The results are shown in Table 1.

[Comparative Example 2] Without a heat insulating film, the surface accuracy of the cavity surface was Ra = 0.01 µm, and Rmax =
A light guide plate was molded in the same manner as in Example 1 except that a mold having a thickness of 0.1 μm was used and PMMA was used as a resin. As a result, transferability was reduced as in Comparative Example 1. Table 1 shows the results
It describes in.

[Comparative Example 3] No heat insulation coating was provided, and the surface accuracy of the cavity surface was Ra = 0.005 μm, Rmax =
An optical disc substrate was molded in the same manner as in Example 3 except that a mold having a thickness of 0.05 μm was used.
As in 1, transferability was reduced. . The results are shown in Table 1.

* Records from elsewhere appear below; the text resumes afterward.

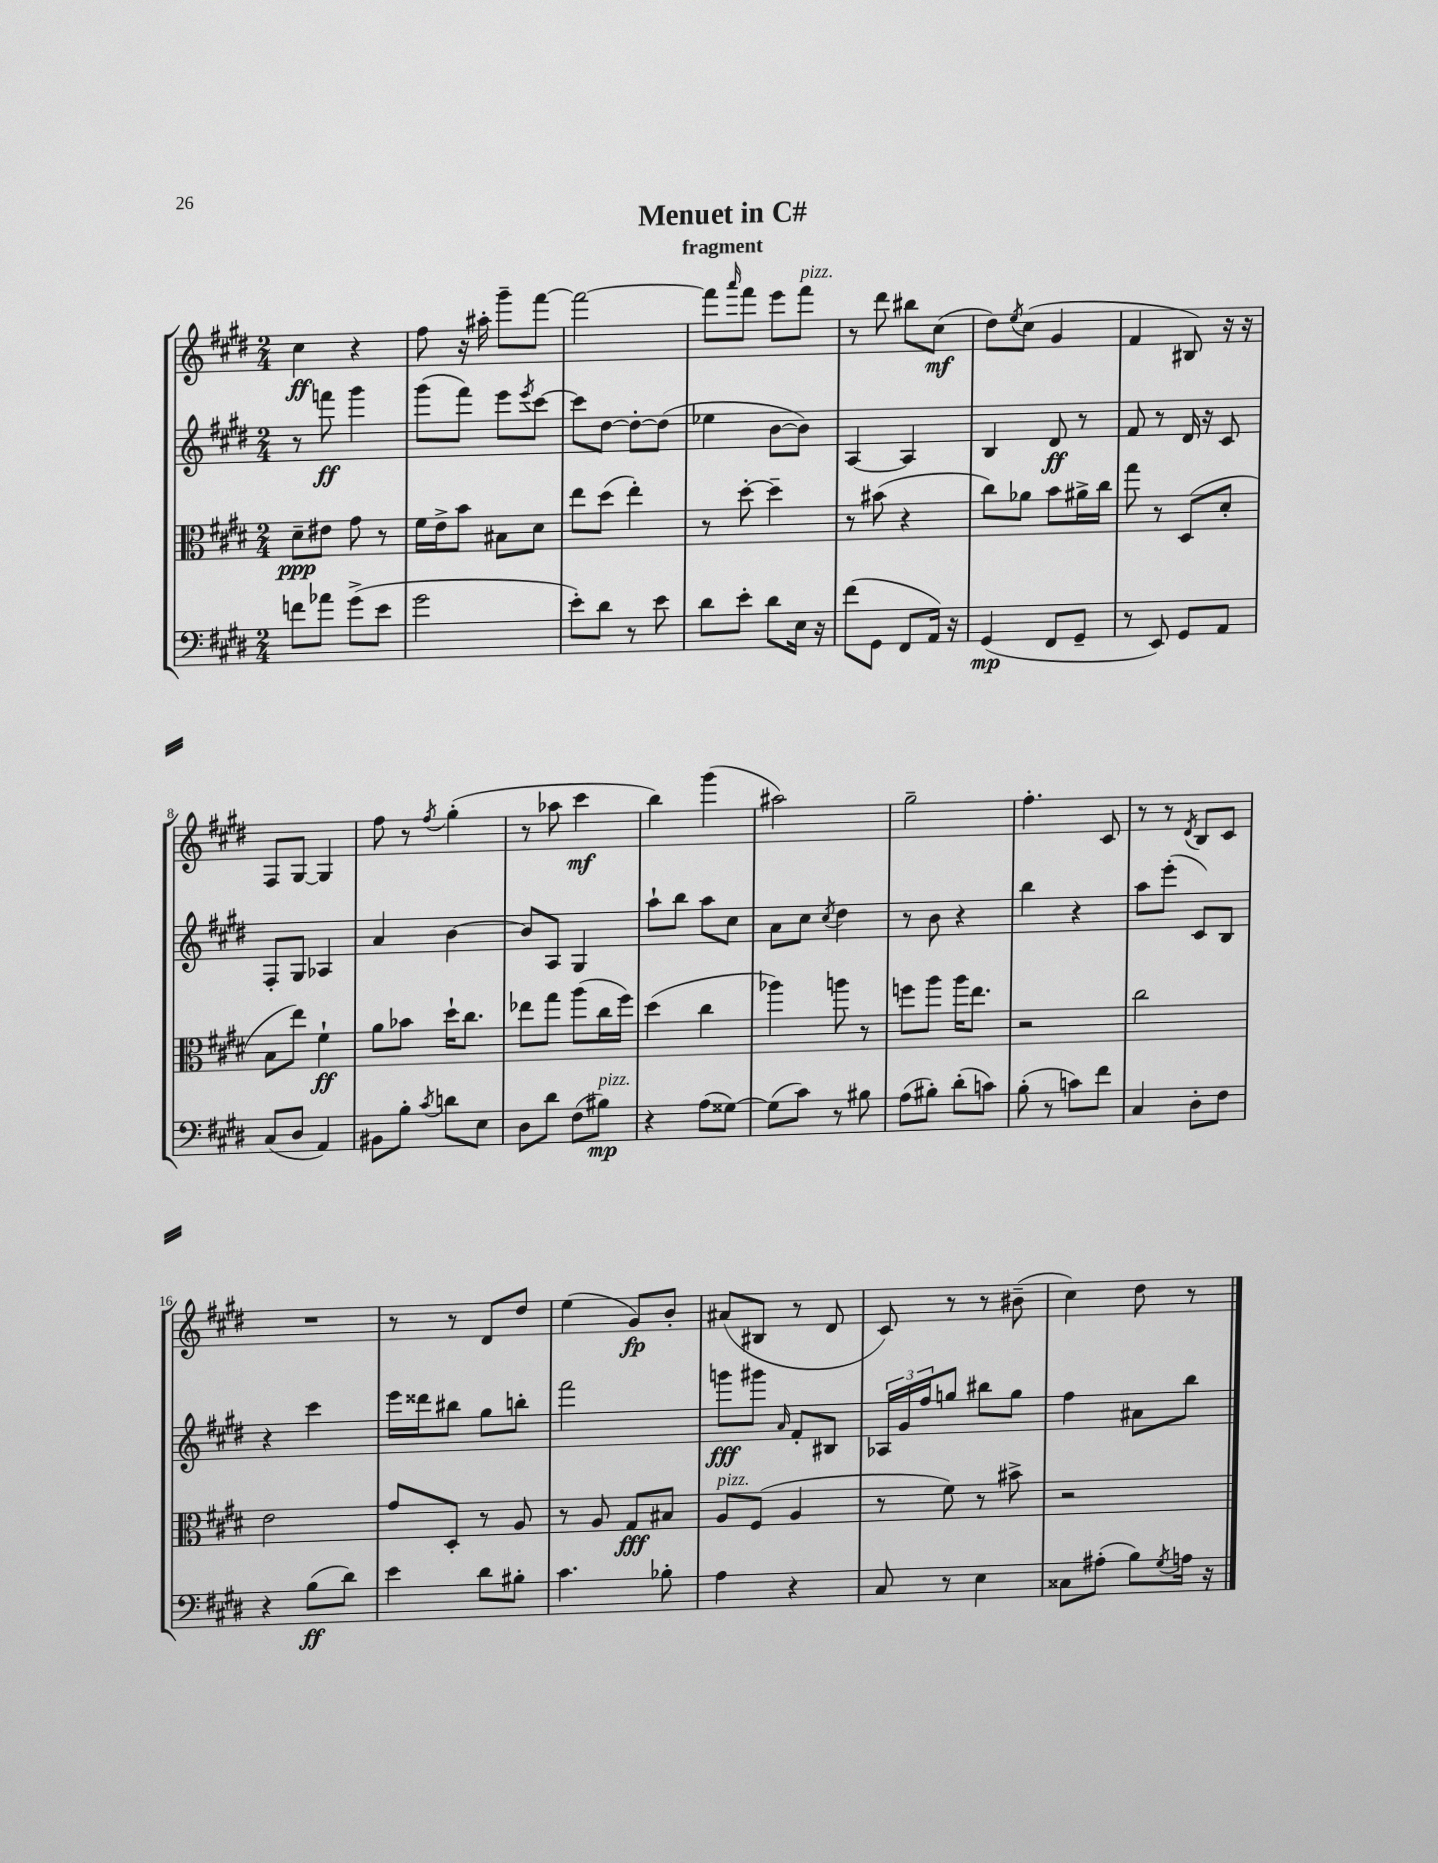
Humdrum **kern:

**kern	**kern	**kern	**kern
*staff4	*staff3	*staff2	*staff1
*clefF4	*clefC3	*clefG2	*clefG2
*k[f#c#g#d#]	*k[f#c#g#d#]	*k[f#c#g#d#]	*k[f#c#g#d#]
*M2/4	*M2/4	*M2/4	*M2/4
8f	8d#~	8r	4cc#
8a-	8e#	8fff	.
(8g#^	8g#	4ggg#	4r
8e	8r	.	.
=	=	=	=
2g#	16f#	(8ggg#	8ff#
.	16e^	.	.
.	8b	8fff#)	16r
.	.	.	16aa#'
.	8B#	8eee	8ggg#~
.	.	8qeee	.
.	8d#	[8ccc#	[8fff#
=	=	=	=
8e')	8ee	8ccc#]	2fff#_
8d#	(8dd#	[8dd#	.
8r	4ee')	8dd#'_	.
8e	.	(8dd#]	.
=	=	=	=
8d#	8r	4ee-	8fff#]
.	.	.	16qqaaa
8e'	[8dd#'	.	8fff#
8d#	4dd#~]	[8b	8eee
16E	.	8b])	8fff#
16r	.	.	.
=	=	=	=
(8f#	8r	[4A	8r
8GG#	(8b#	.	8ddd#
8FF#	4r	4A]	8bb#
16AA)	.	.	(8cc#
16r	.	.	.
=	=	=	=
(4GG#	8cc#)	4B	8dd#)
.	.	.	8qee
.	8a-	.	(8cc#
8FF#	8b	8d#	4g#
8GG#~	16a#^	8r	.
.	16cc#	.	.
=	=	=	=
8r	8gg#	8f#	4f#
8EE)	8r	8r	.
8GG#	(8D#	16d#	8B#)
.	.	16r	.
8AA	8d#'	8c#	16r
.	.	.	16r
=	=	=	=
(8C#	8B	8F#'	8F#
8D#	8ee)	8G#	[8G#
4AA)	4f#`	4A-	4G#]
=	=	=	=
8BB#	8a	4a	8ff#
8B'	8b-	.	8r
8qc#	.	.	8qff#
8d	16dd#`	[4b	(4gg#'
.	8.cc#	.	.
8E	.	.	.
=	=	=	=
8D#	8ee-	8b]	8r
8d#	8gg#	8A	8aa-
(8F#	(8aa	4G#	4ccc#
8B#)	16cc#	.	.
.	16ff#)	.	.
=	=	=	=
4r	(4dd#	8aa`	4bb)
.	.	8bb	.
(8A	4cc#	8aa	(4ggg#
[8G##)	.	8cc#	.
=	=	=	=
(8G##]	4aa-)	8a	2aa#)
8c#)	.	8cc#	.
.	.	8qcc#	.
8r	8aa	4dd#	.
8B#	8r	.	.
=	=	=	=
(8A	8ff	8r	2gg#~
8B#')	8aa	8b	.
(8d#'	16aa	4r	.
.	8.ee	.	.
8c)	.	.	.
=	=	=	=
(8B'	2r	4bb	4.ff#'
8r	.	.	.
8c)	.	4r	.
8f#	.	.	8c#
=	=	=	=
4C#	2cc#	8aa	8r
.	.	(8eee'	8r
.	.	.	8qd#
8D#'	.	8c#)	8B
8F#	.	8B	8c#
=	=	=	=
4r	2e	4r	2r
(8B	.	4ccc#	.
8d#)	.	.	.
=	=	=	=
4e	8g#	16eee	8r
.	.	16ddd##	.
.	8D#'	8bb#	8r
8d#	8r	8gg#	8d#
8B#'	8A	8bb'	8dd#
=	=	=	=
4.c#	8r	2fff#	(4ee
.	8A	.	.
.	8G#	.	8g#)
8B-'	8B#	.	8b'
=	=	=	=
4A	8A	8ggg	(8a#
.	(8F#	8ggg#	8B#
.	.	16qqa	.
4r	4A	8f#'	8r
.	.	8B#	8d#
=	=	=	=
8C#	8r	24A-	8c#)
.	.	24g#	.
.	.	24ff#	.
8r	8f#)	8gg	8r
4E	8r	8bb#	8r
.	8b#^	8gg	(8b#~
=	=	=	=
8C##	2r	4ff#	4cc#)
(8A#'	.	.	.
8B)	.	8a#	8dd#
8qG#	.	.	.
16A	.	8bb	8r
16r	.	.	.
==	==	==	==
*-	*-	*-	*-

[Comparative Example 4] Without a heat insulating film, the surface accuracy of the cavity surface was Ra = 0.01 µm, and Rmax =
An extension reflector for automotive lighting was molded in the same manner as in Example 5 except that a mold having a diameter of 0.1 μm was used. As a result, the surface accuracy of the molded body was reduced. The results are shown in Table 1.

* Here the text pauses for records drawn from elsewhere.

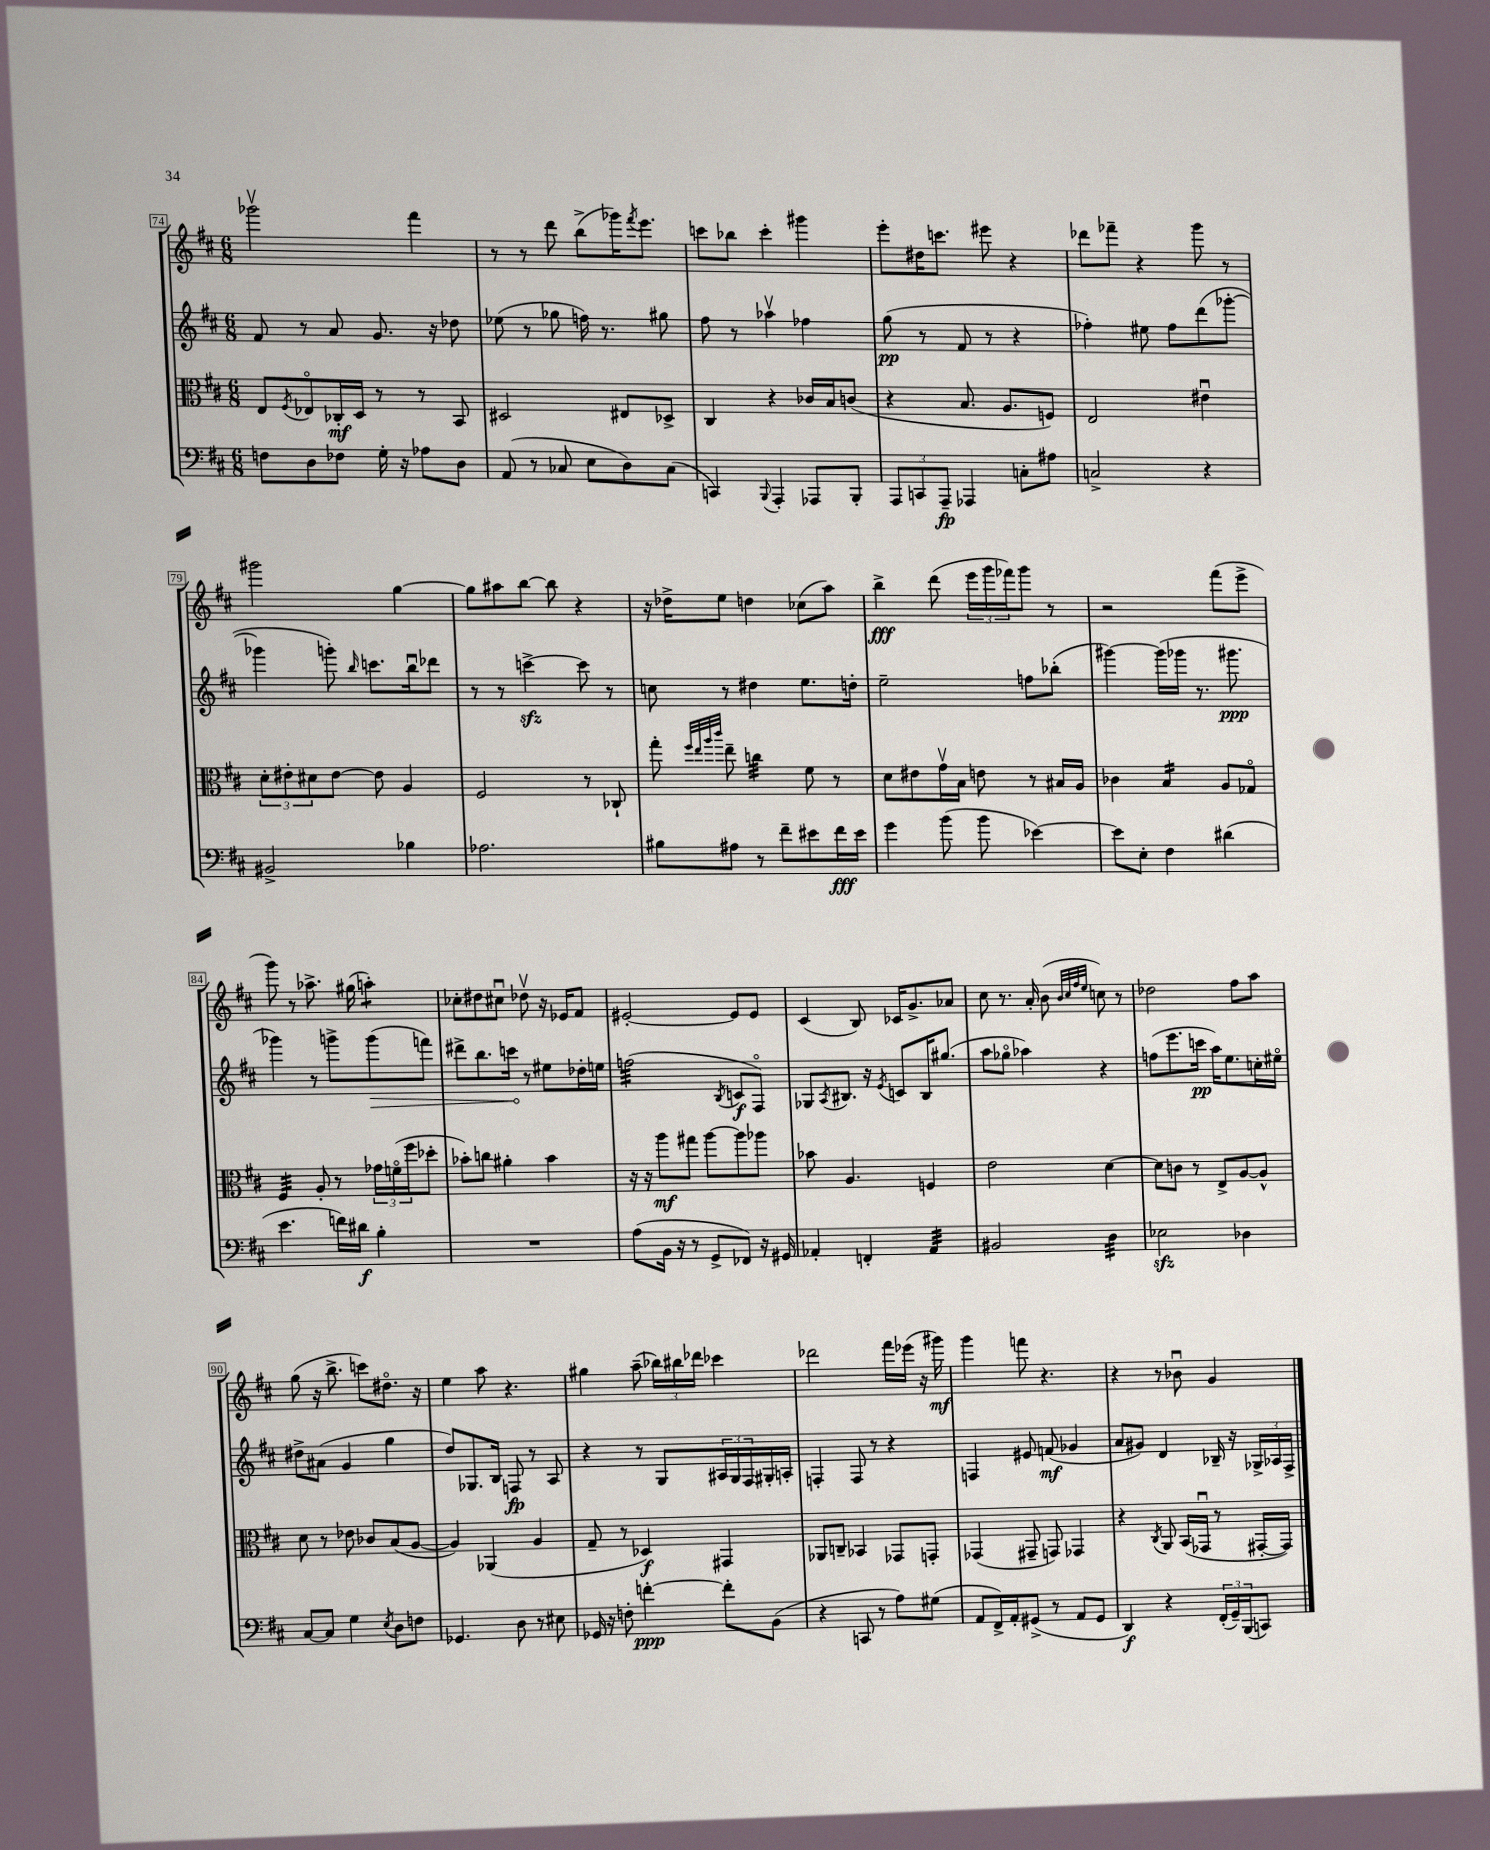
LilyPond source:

<<
\new StaffGroup <<
\new Staff = "s0" {
    \clef treble \key d \major \numericTimeSignature \time 6/8
    ges'''2\upbow fis'''4 |
    r8 r8 d'''8 b''8->( ges'''16) \acciaccatura { fis'''8 } e'''8. |
    c'''8 bes''8 c'''4-. gis'''4 |
    e'''8-. dis''16 c'''8. eis'''8 r4 |
    des'''8 fes'''8-- r4 g'''8 r8 |
    gis'''2 g''4~ |
    g''8 ais''8 b''8~ b''8 r4 |
    r16 des''16-> e''8 d''4 ces''8( a''8) |
    b''4->\fff d'''8( \tuplet 3/2 { e'''16 g'''16 fes'''16) } g'''8 r8 |
    r2 fis'''8( e'''8-> |
    g'''8) r8 aes''8.-> gis''16( a''4:8-.) |
    ces''8-. dis''8 cis''8\downbow des''8\upbow r16 ees'16 fis'8 |
    eis'2~-. eis'8 eis'8 |
    cis'4( b8) ces'16 g'8.-> aes'8 |
    cis''8 r8. a'16-. b'8( \grace { b'32 cis''32 fis''32 e''32 } c''8) r8 |
    des''2 fis''8 a''8 |
    g''8( r16 b''8.-> c'''8) dis''8.\flageolet r16 |
    e''4 a''8 r4. |
    gis''4 a''8--( \tuplet 3/2 { bes''16) bis''16 des'''16 } ces'''4 |
    des'''2 fis'''16 ees'''16( r16 gis'''16\mf) |
    g'''4 f'''8 r4. |
    r4 r8 bes'8\downbow g'4 \bar "|." |
}
\new Staff = "s1" {
    \clef treble \key d \major \numericTimeSignature \time 6/8
    fis'8 r8 a'8 g'8. r16 des''8 |
    ees''8( r8 ges''8 f''16) r8. gis''8 |
    fis''8 r8 aes''4\upbow fes''4 |
    g''8\pp( r8 fis'8 r8 r4 |
    fes''4-.) eis''8 fes''8 d'''8( ges'''8~-. |
    ges'''4 g'''8-.) \grace { b''16 } c'''8. b''16\downbow des'''8 |
    r8 r8 c'''4~->\sfz c'''8 r8 |
    c''8 r8 dis''4 e''8. d''16-. |
    e''2-- f''8 bes''8-.( |
    gis'''4~) gis'''16( ges'''16 r8. gis'''8.\ppp |
    ges'''4) r8 g'''8-> \once \override Hairpin.circled-tip = ##t g'''8\>( f'''8) |
    dis'''8-> b''8. c'''16\! r8 eis''8 des''16-. e''16 |
    f''2:32( \acciaccatura { b8 } c'8\f fis8\flageolet) |
    ges8 \acciaccatura { a8 } bis8. r16 \acciaccatura { e'8 } c'8 bis16 gis''8.( |
    a''8 ges''8\flageolet aes''4) r4 |
    f''8( e'''8. c'''16\pp a''16) e''8. c''16-. eis''16\flageolet |
    dis''8-> ais'8( g'4 g''4 |
    d''8) ges8. b16 f8\fp r8 a8 |
    r4 r8 g8 \tuplet 3/2 { ais16 g16 fis16 } gis16-. a16-. |
    f4-. f8 r8 r4 |
    f4 eis'8 f'8\mf( ges'4 |
    a'8 gis'8) d'4 bes16-- r16 \tuplet 3/2 { ges16-> aes16 fis16-> } \bar "|." |
}
\new Staff = "s2" {
    \clef alto \key d \major \numericTimeSignature \time 6/8
    e8 \acciaccatura { fis8 } ees8\flageolet ces16-.\mf d16 r8 r8 b,8 |
    dis2 eis8 des8-> |
    cis4 r4 ces'16 b16 c'8( |
    r4 b8. a8. f8) |
    e2 eis'4\downbow |
    \tuplet 3/2 { d'8-. eis'8-. dis'8 } eis'8~ eis'8 a4 |
    fis2 r8 ces8-! |
    g''8-. \grace { fis''32 e''32 a''32 cis'''32 } e''8-- c''4:32 fis'8 r8 |
    d'8 eis'8 g'16\upbow b16 e'8 r8 bis16 a16 |
    ces'4 b4:16 a8 ges8\flageolet |
    fis4:32 a8-. r8 \tuplet 3/2 { ges'16 f'16\flageolet( fis''16 } des''8-. |
    bes'8-.) c''8 ais'4-. bes'4 |
    r16 r16 a''8\mf gis''8 a''8~ a''8 aes''8 |
    bes'8 a4. f4 |
    e'2 d'4~ |
    d'8 c'8 r8 e8-> a8~ a8-^ |
    d'8 r8 ees'8 ces'8 b8( a8~ |
    a4) aes,4( a4 |
    g8-- r8 des4\f) gis,4 |
    aes,8 c8-- bes,4 ges,8 g,8-. |
    ges,4( gis,8-- g,8) ges,4 |
    r4 \acciaccatura { cis8 } a,8 b,16( ges,16\downbow r8 gis,16~-. gis,16) \bar "|." |
}
\new Staff = "s3" {
    \clef bass \key d \major \numericTimeSignature \time 6/8
    f8 d8 fes8 g16-. r16 aes8 d8 |
    a,8( r8 ces8 e8 d8) ces8( |
    c,4) \appoggiatura { b,,8 } a,,4-. aes,,8 b,,8-. |
    \tuplet 3/2 { a,,8 c,8 a,,8--\fp } aes,,4 c8-. ais8 |
    c2-> r4 |
    bis,2-> bes4 |
    aes2. |
    bis8 ais8 r8 fis'8-- eis'8 fis'16\fff eis'16 |
    g'4 b'8( b'8 ees'4~) |
    ees'8 e8-. fis4 dis'4( |
    e'4. f'16) dis'16\f b4-. |
    R2. |
    a8( b,16 r16 r8 g,8-> fes,8) r16 gis,16 |
    aes,4-. f,4-. aes,4:32 |
    bis,2 d4:32 |
    ees2\sfz des4 |
    cis8~ cis8 g4 \acciaccatura { e8 } d8 f8 |
    ges,4. d8 r8 eis8 |
    ges,16 r16 f8-. f'4~-.\ppp f'8-. b,8( |
    r4 c,8 r8 a8) gis8( |
    a,8 fis,16->) a,16-. gis,8->( r8 a,8 gis,8 |
    d,4\f) r4 \tuplet 3/2 { fis,16-.( g,16--) b,,16( } c,8) \bar "|." |
}
>>
>>
\layout { \context { \Score currentBarNumber = #74 \override BarNumber.stencil = #(make-stencil-boxer 0.1 0.3 ly:text-interface::print) } }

Comparative Example 5 A light guide plate was formed in the same manner as in Example 7 except that a mold having a 50-μm polyimide heat-insulating film formed by applying the solution five times was used by a solution coating method. The surface accuracy on the protective film is Ra = 0.13μ.
m, Rmax = 1.3 μm. The transferability and surface accuracy of the obtained light guide plate were reduced. The results are shown in Table 1.

[0062]

According to the present invention, it is possible to obtain a molded article having more excellent transferability while maintaining the surface accuracy of the mold.

Claims (10)

[Claims] 1. A heat insulating layer is provided on at least a part of a mold wall surface constituting a cavity, a center line average roughness (Ra) of a mirror surface portion on the outermost surface of the cavity is 0.1 μm or less, and a maximum height (Rmax). Melt molding a thermoplastic resin using a mold having a diameter of 1.0 μm or less. 2. The heat insulation layer is formed on a mold cavity wall surface having a center line average roughness (Ra) of a mirror surface portion of 0.1 μm or less and a maximum height (Rmax) of 1.0 μm or less. The method of claim 1, wherein: 3. The method according to claim 1, wherein the heat insulating layer is made of a resin or a composition thereof. 4. The resin according to claim 3, wherein the resin is a polyimide resin.
The described method. 5. The method according to claim 1, wherein the heat insulating layer is formed by vapor deposition polymerization. 6. The method according to claim 1, wherein the thermoplastic resin is an alicyclic structure-containing polymer resin. 7. Molded by the method according to claim 1, wherein Ra is 0.1 μm or less and Rmax is 1.0.
A molded article for optical use, which is not more than μm. 8. The maximum length of a portion having a thickness of 2 mm or less is 100.
The molded article for optical use according to claim 7, which is not less than mm. 9. Molded by the method according to claim 1, wherein Ra is 0.02 μm or less and Rmax is 0.2.
A substrate for a magnetic recording medium, which is not more than μm. 10. A heat insulation layer is provided on at least a part of a mold wall surface constituting a cavity, a center line average roughness (Ra) of a mirror surface portion on the outermost surface of the cavity is 0.1 μm or less, and a maximum height (Rmax). Is 1.0 μm or less.